До воскресенья остается еще три дня. За это время мне хочется научиться ходить так, чтобы самому встретить Галю у лестницы и тем самым сделать ей сюрприз.
Представляю, как она обрадуется! Странно, но я как-то уже не мыслю себя без Гали. Может, оттого, что триста граммов ее крови теперь бегают во мне?
Как я и ожидал, Галя изумленно поглядела на меня, когда я встретил ее у входа в коридор нашего этажа, потом медленно пошла рядом, не сводя с меня восхищенного, сияющего взгляда. Она, оказывается, почти одного роста со мной. Но самое главное, чего я не ожидал, так это того, что очень скоро она в коридоре (при всех!) обняла меня и расплакалась. Уж эти мне женщины!

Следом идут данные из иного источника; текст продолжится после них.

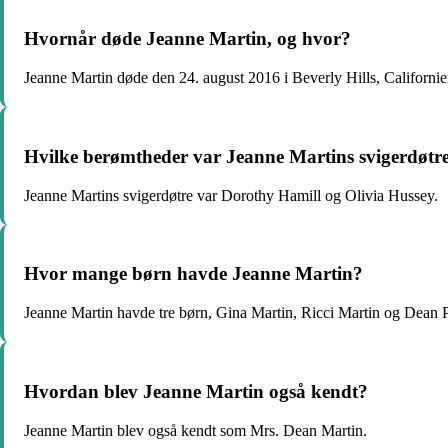
Hvornår døde Jeanne Martin, og hvor?
Jeanne Martin døde den 24. august 2016 i Beverly Hills, Californi
Hvilke berømtheder var Jeanne Martins svigerdøtr
Jeanne Martins svigerdøtre var Dorothy Hamill og Olivia Hussey.
Hvor mange børn havde Jeanne Martin?
Jeanne Martin havde tre børn, Gina Martin, Ricci Martin og Dean 
Hvordan blev Jeanne Martin også kendt?
Jeanne Martin blev også kendt som Mrs. Dean Martin.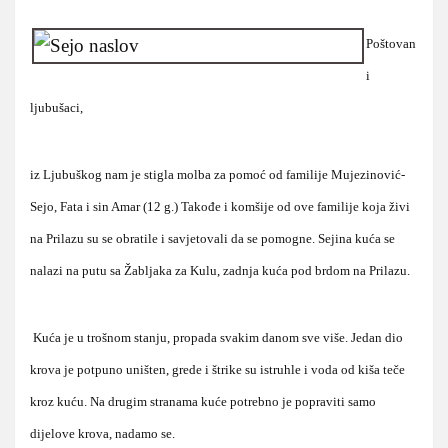
Poštovan
i
ljubušaci,
iz Ljubuškog nam je stigla molba za pomoć od familije Mujezinović-
Sejo, Fata i sin Amar (12 g.) Takođe i komšije od ove familije koja živi
na Prilazu su se obratile i savjetovali da se pomogne. Sejina kuća se
nalazi na putu sa Žabljaka za Kulu, zadnja kuća pod brdom na Prilazu.
Kuća je u trošnom stanju, propada svakim danom sve više. Jedan dio
krova je potpuno uništen, grede i štrike su istruhle i voda od kiša teče
kroz kuću. Na drugim stranama kuće potrebno je popraviti samo
dijelove krova, nadamo se.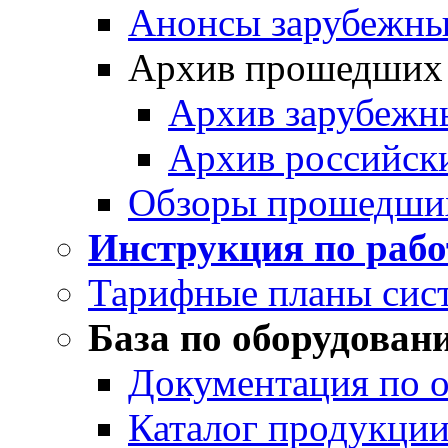
Анонсы зарубежных
Архив прошедших
Архив зарубежн
Архив российск
Обзоры прошедши
Инструкция по раб
Тарифные планы сис
База по оборудован
Документация по 
Каталог продукции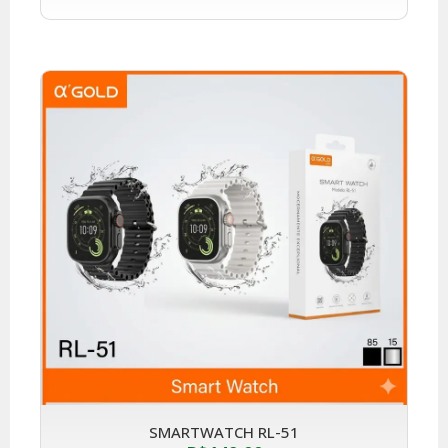
SMARTWATCH RL-51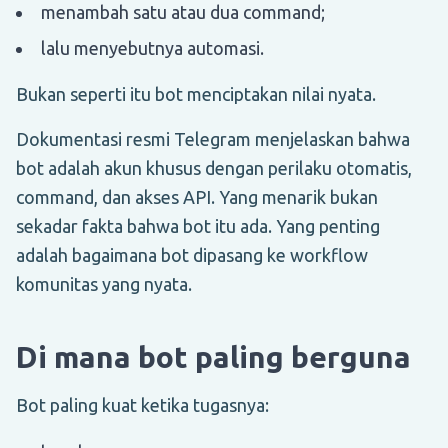
menambah satu atau dua command;
lalu menyebutnya automasi.
Bukan seperti itu bot menciptakan nilai nyata.
Dokumentasi resmi Telegram menjelaskan bahwa
bot adalah akun khusus dengan perilaku otomatis,
command, dan akses API. Yang menarik bukan
sekadar fakta bahwa bot itu ada. Yang penting
adalah bagaimana bot dipasang ke workflow
komunitas yang nyata.
Di mana bot paling berguna
Bot paling kuat ketika tugasnya:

Идем (да, идем!) по направлению к палате. Галя страхует меня, поддерживая за талию.
Чертов халат, я почти не чувствую тепла ее руки, а как бы мне хотелось этого!

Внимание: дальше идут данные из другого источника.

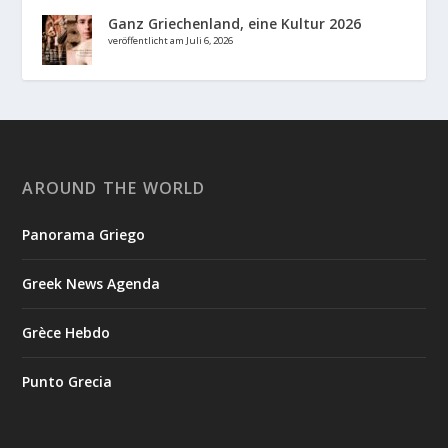
Ganz Griechenland, eine Kultur 2026
veröffentlicht am Juli 6, 2026
AROUND THE WORLD
Panorama Griego
Greek News Agenda
Grèce Hebdo
Punto Grecia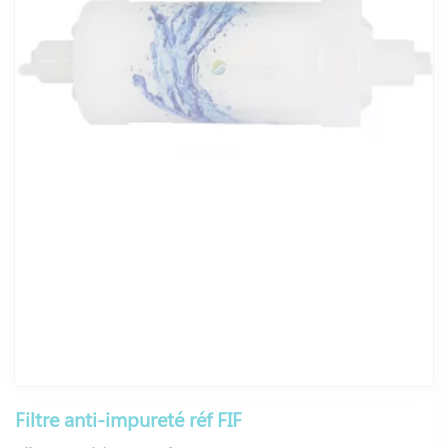
Filtre anti-impureté réf FIF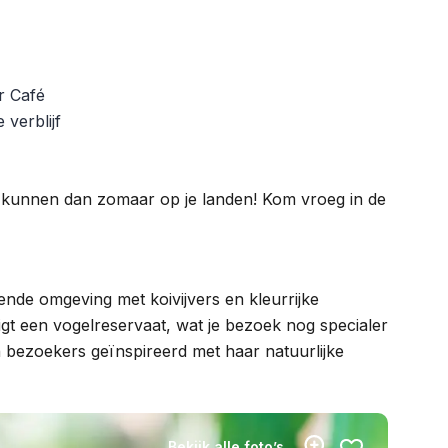
ar Café
verblijf
e kunnen dan zomaar op je landen! Kom vroeg in de
ende omgeving met koivijvers en kleurrijke
igt een vogelreservaat, wat je bezoek nog specialer
 bezoekers geïnspireerd met haar natuurlijke
Bekijk alle foto’s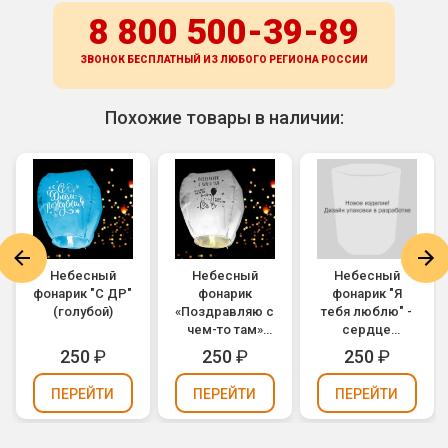
8 800 500-39-89
ЗВОНОК БЕСПЛАТНЫЙ ИЗ ЛЮБОГО РЕГИОНА
РОССИИ
Похожие товары в наличии:
Небесный
Небесный
Небесный
фонарик "С ДР"
фонарик
фонарик "Я
(голубой)
«Поздравляю с
тебя люблю" -
чем-то там»
сердце
(белый)
(красный)
250
₽
250
₽
250
₽
ПЕРЕЙТИ
ПЕРЕЙТИ
ПЕРЕЙТИ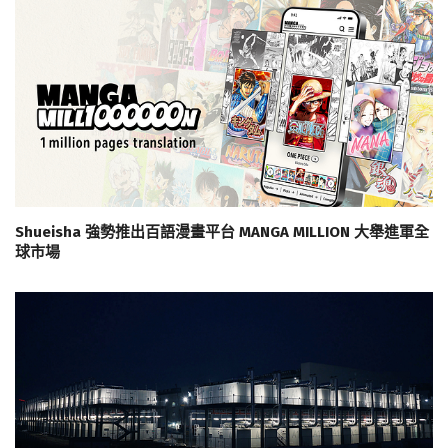
Shueisha 強勢推出百語漫畫平台 MANGA MILLION 大舉進軍全
球市場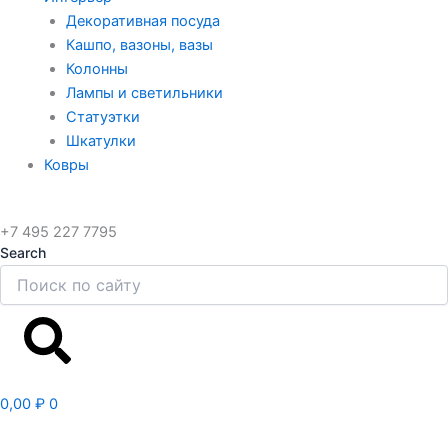
Декоративная посуда
Кашпо, вазоны, вазы
Колонны
Лампы и светильники
Статуэтки
Шкатулки
Ковры
+7 495 227 7795
Search
Search
0,00
₽
0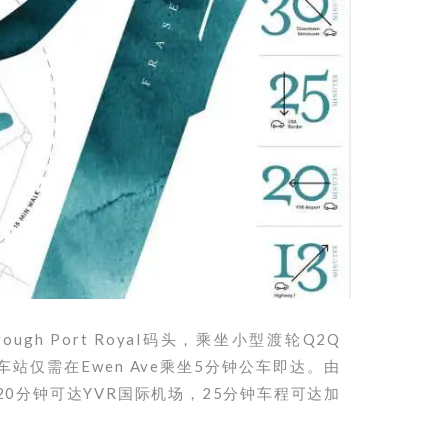
orough Port Royal码头，乘坐
小型渡轮Q2Q
d天车站仅需在Ewen Ave乘坐5分钟公车即达。
由
，20分钟可达YVR国际机场，25分钟车程可达加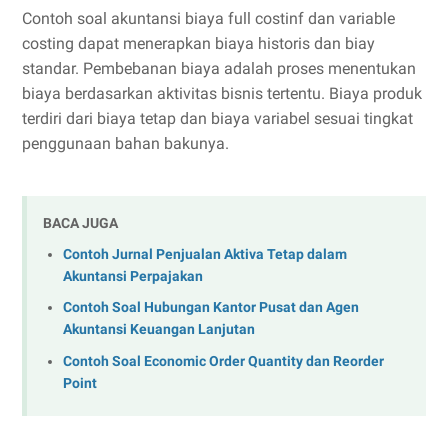
Contoh soal akuntansi biaya full costinf dan variable
costing dapat menerapkan biaya historis dan biay
standar. Pembebanan biaya adalah proses menentukan
biaya berdasarkan aktivitas bisnis tertentu. Biaya produk
terdiri dari biaya tetap dan biaya variabel sesuai tingkat
penggunaan bahan bakunya.
BACA JUGA
Contoh Jurnal Penjualan Aktiva Tetap dalam
Akuntansi Perpajakan
Contoh Soal Hubungan Kantor Pusat dan Agen
Akuntansi Keuangan Lanjutan
Contoh Soal Economic Order Quantity dan Reorder
Point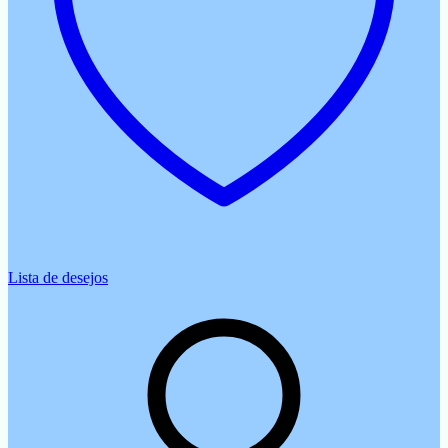
Lista de desejos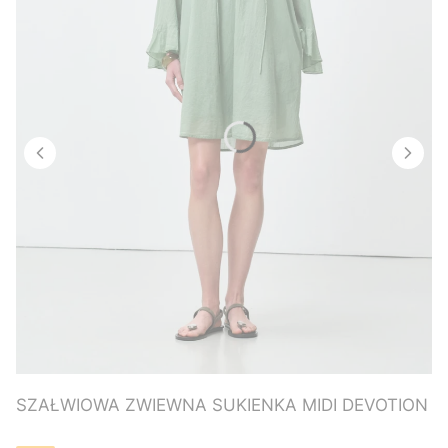
SZAŁWIOWA ZWIEWNA SUKIENKA MIDI DEVOTION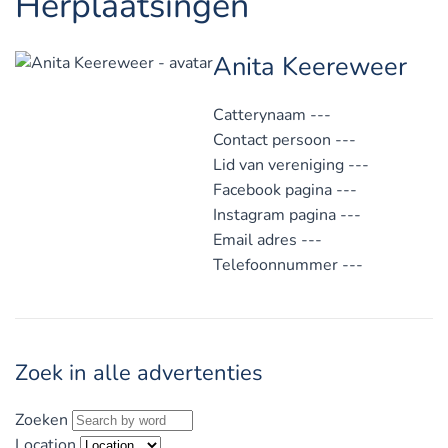
Herplaatsingen
Anita Keereweer
Catterynaam
---
Contact persoon
---
Lid van vereniging
---
Facebook pagina
---
Instagram pagina
---
Email adres
---
Telefoonnummer
---
Zoek in alle advertenties
Zoeken
Location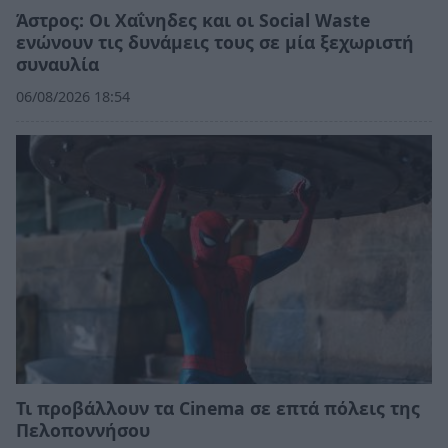
Άστρος: Οι Χαΐνηδες και οι Social Waste
ενώνουν τις δυνάμεις τους σε μία ξεχωριστή
συναυλία
06/08/2026 18:54
Τι προβάλλουν τα Cinema σε επτά πόλεις της
Πελοποννήσου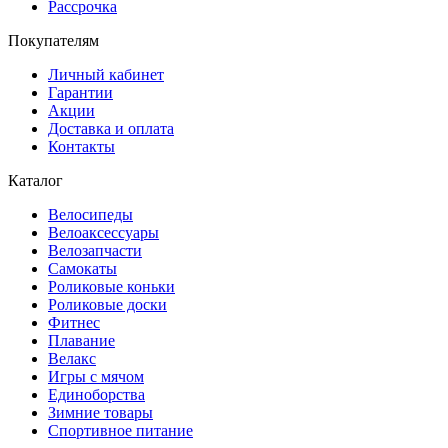
Рассрочка
Покупателям
Личный кабинет
Гарантии
Акции
Доставка и оплата
Контакты
Каталог
Велосипеды
Велоаксессуары
Велозапчасти
Самокаты
Роликовые коньки
Роликовые доски
Фитнес
Плавание
Велакс
Игры с мячом
Единоборства
Зимние товары
Спортивное питание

Украдкой гляжу на ее лицо: бледное, с синевой под глазами. Ведь опять работала в ночную смену, штамповала свои «детальки». Потом прибежала домой, умылась — и ко мне.

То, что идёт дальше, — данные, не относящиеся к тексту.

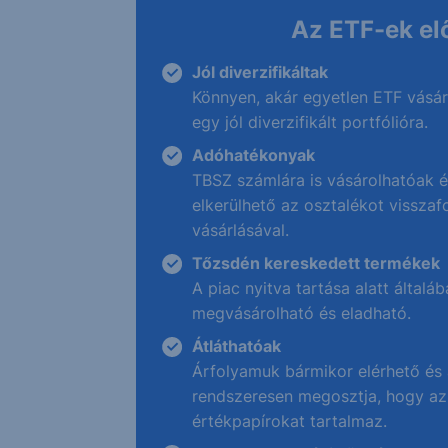
Az ETF-ek el
Jól diverzifikáltak
Könnyen, akár egyetlen ETF vásár
egy jól diverzifikált portfólióra.
Adóhatékonyak
TBSZ számlára is vásárolhatóak é
elkerülhető az osztalékot vissza
vásárlásával.
Tőzsdén kereskedett termékek
A piac nyitva tartása alatt által
megvásárolható és eladható.
Átláthatóak
Árfolyamuk bármikor elérhető és 
rendszeresen megosztja, hogy az
értékpapírokat tartalmaz.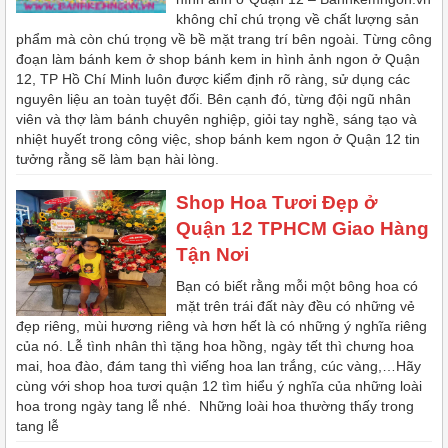
không chỉ chú trọng về chất lượng sản
phẩm mà còn chú trọng về bề mặt trang trí bên ngoài. Từng công
đoạn làm bánh kem ở shop bánh kem in hình ảnh ngon ở Quận
12, TP Hồ Chí Minh luôn được kiểm định rõ ràng, sử dụng các
nguyên liệu an toàn tuyệt đối. Bên cạnh đó, từng đội ngũ nhân
viên và thợ làm bánh chuyên nghiệp, giỏi tay nghề, sáng tạo và
nhiệt huyết trong công việc, shop bánh kem ngon ở Quận 12 tin
tưởng rằng sẽ làm bạn hài lòng.
Shop Hoa Tươi Đẹp ở
Quận 12 TPHCM Giao Hàng
Tận Nơi
Bạn có biết rằng mỗi một bông hoa có
mặt trên trái đất này đều có những vẻ
đẹp riêng, mùi hương riêng và hơn hết là có những ý nghĩa riêng
của nó. Lễ tình nhân thì tặng hoa hồng, ngày tết thì chưng hoa
mai, hoa đào, đám tang thì viếng hoa lan trắng, cúc vàng,…Hãy
cùng với shop hoa tươi quận 12 tìm hiểu ý nghĩa của những loài
hoa trong ngày tang lễ nhé. Những loài hoa thường thấy trong
tang lễ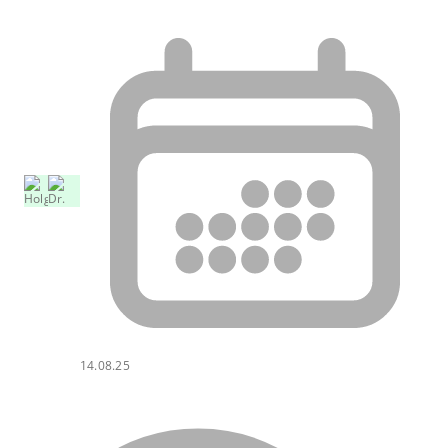
14.08.25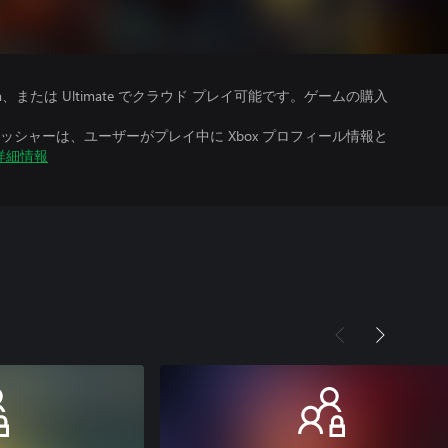
、Premium、または Ultimate でクラウド プレイ可能です。ゲームの購入
シャーは、ユーザーがプレイ中に Xbox プロフィール情報と
詳細情報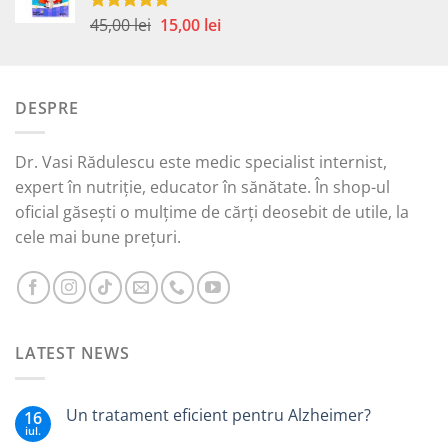
59,00 lei.
Prețul
Prețul
45,00
lei
15,00
lei
Evaluat la
5.00
din 5
inițial
curent
a
este:
fost:
15,00 lei.
DESPRE
45,00 lei.
Dr. Vasi Rădulescu este medic specialist internist,
expert în nutriție, educator în sănătate. În shop-ul
oficial găsești o mulțime de cărți deosebit de utile, la
cele mai bune prețuri.
LATEST NEWS
Un tratament eficient pentru Alzheimer?
16
iul.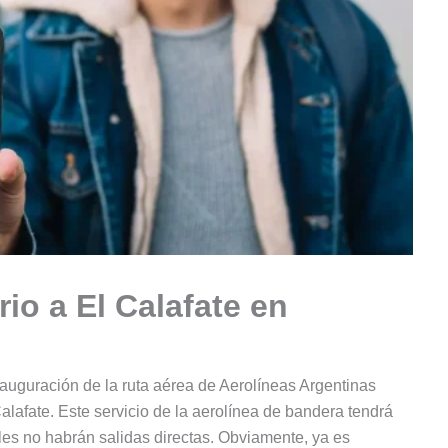
io a El Calafate en
auguración de la ruta aérea de Aerolíneas Argentinas
alafate. Este servicio de la aerolínea de bandera tendrá
les no habrán salidas directas. Obviamente, ya es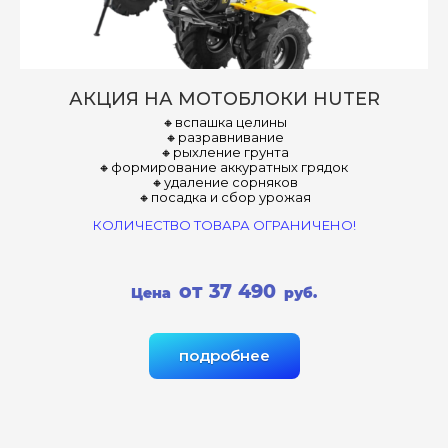
АКЦИЯ НА МОТОБЛОКИ HUTER
🔸вспашка целины
🔸разравнивание
🔸рыхление грунта
🔸формирование аккуратных грядок
🔸удаление сорняков
🔸посадка и сбор урожая
КОЛИЧЕСТВО ТОВАРА ОГРАНИЧЕНО!
от 37 490
Цена
руб.
подробнее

Люди, чем я заслужил ее такое отношение ко мне, чем? Что я сделал такого, чтобы она, такая красивая, культурная, знающая буквально все, полюбила (а я уверен, что полюбила) меня, неотесанного, деревенского? Нет, не думаю, что тут просто чувство жалости к молоденькому солдатику, к раненому, чувство гражданской признательности, что ли? Нет, нет, тут не то! Я уверен, что Галя любит меня. А вот за что, хоть казните — не знаю.
Мне очень хочется поцеловать Галю. Ну, попробовать поцеловать. Быть может, она, несмотря на свою гордость, и позволит, но я стесняюсь. Я никогда не целовался с девчонками. И вообще, я в этих делах редкий лопух, как сказал бы Тятькин.
Гале сегодня опять заступать в ночную, и она торопится домой, оставив мне баночку моченой брусники.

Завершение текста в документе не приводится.